I have been meaning to share this biryani recipe for a long time. Especially for my best buds in Delhi- “A” and “P”, who have been wanting to make this for their respective families.
As long as I can remember, my Mum’s been making this biryani – both with mutton and chicken. Its the multiple layered biryani, and is fully cooked before you “assemble” it, unlike the kachchi biryani.
Here is the recipe:
1 kg goat meat/lamb/chicken (with bones)
2 1/2 cups Basmati rice
Half cup natural yogurt/dahi
3 large red onions
2 tablespoon ginger-garlic paste
2 tablespoon red chili powder
1 tablespoon turmeric powder
1 tablespoon coriander powder
A tablespoon full of whole garam masala
2-3 bay leaves
2-3 hard boiled eggs sliced
5-6 small boiled potatoes sliced
Green chilies slit lengthwise
Few sprigs of coriander/cilantro chopped fine
Few drops of red and yellow food color
Veg oil for cooking
Marinade the meat for about 2-3 hours with yogurt, spices, ginger-garlic paste, and a little salt.
Chop two large onions. Heat the veg oil in a thick-bottom pan/ pressure cooker. Add the whole garam masala till they pop, followed by the bay leaves. Add the onions and fry till golden brown. Add the marinated mutton or chicken. Keep frying till you see the oil and the meat separate. Add salt to taste. Cover and cook till the meat is tender. Do not overcook! I have suffered the pangs of an overcooked meat for a biryani and felt sorely embarrassed about it.

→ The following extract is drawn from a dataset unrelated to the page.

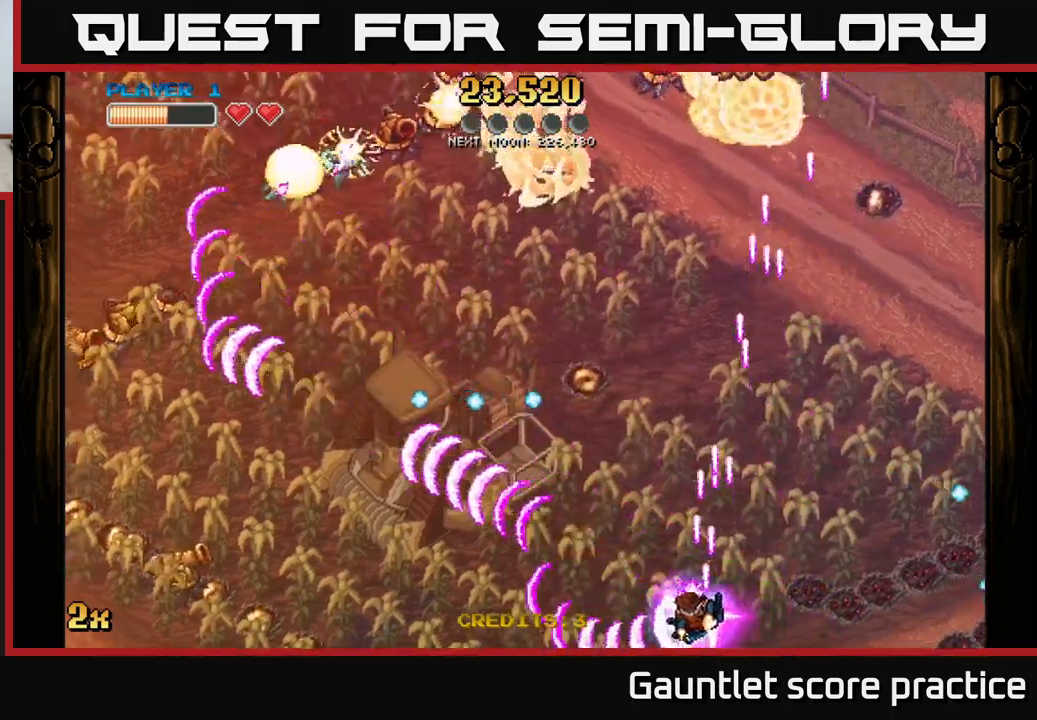
{"buttons": ["A"], "left_stick": "left", "events": [[17, "left_stick", "left"], [34, "X", "up"], [167, "X", "down"], [300, "X", "up"], [400, "X", "down"], [484, "X", "up"]]}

Chicken takes less time than goat meat or lamb, so adjust the timing. If you are in South Delhi, I’d recommend you to buy mutton from Khan’s shop behind Uphaar Cinema or from National Meat Shop in Malviya Nagar Market. The latter’s quality of meat is awesome!
Okay, since I digressed, I now come back to preparing the rice for this layered biryani.
Cook the Basmati rice as you would in a ratio of 1:2 of rice and water. Add a few drops of lemon juice to get all the rice grains separate. That’s a tip my Mum passed on to me and I religiously follow.
Once your rice is done, quickly sprinkle a few drops of the red and yellow (liquid) food colors. Cover the vessel.
DO NOT STIR THE RICE.
This way you will naturally color the grains in three colors- red, yellow/ orange and the natural white! I learnt this from a cook at my Mum’s place.
Now prepare the onions for the layering. Thinly slice one large onion and caramelize it by deep frying in vegetable oil.
Take the bowl in which you will serve your biryani. This can also be served in a traditional biryani handi- you know the ones with the copper base!
On a spacious kitchen counter, arrange all the ingredients you will need to start layering the biryani including the boiled and sliced potatoes and eggs, chopped coriander and the slit green chilies.
Start the bottom most layer with rice and start building up with the meat, caramelized onions, slices of eggs, potatoes, chopped coriander, green chilies. Complete it with another rice and continue doing so till you have space in the bowl.
The top layer should ALWAYS be of rice!
Finish the look with the garnish of fried (crispy) onions, sliced potatoes and eggs, chilies and coriander.
Serve the biryani hot with raita and salad.
I also love to have this with the (Chinese) green chili sauce you get in India. But that’s a luxury I will have to live without…at least for now!
The pictures you see here are from a Thanksgiving Party. I made the layered biryani for P’s work place, where they had a potluck party just before Thanksgiving. This was for about 20 people. I was told it became an instant hit!
After doling out biryani this large scale, I was the uncrowned Biryani Queen among my set of friends!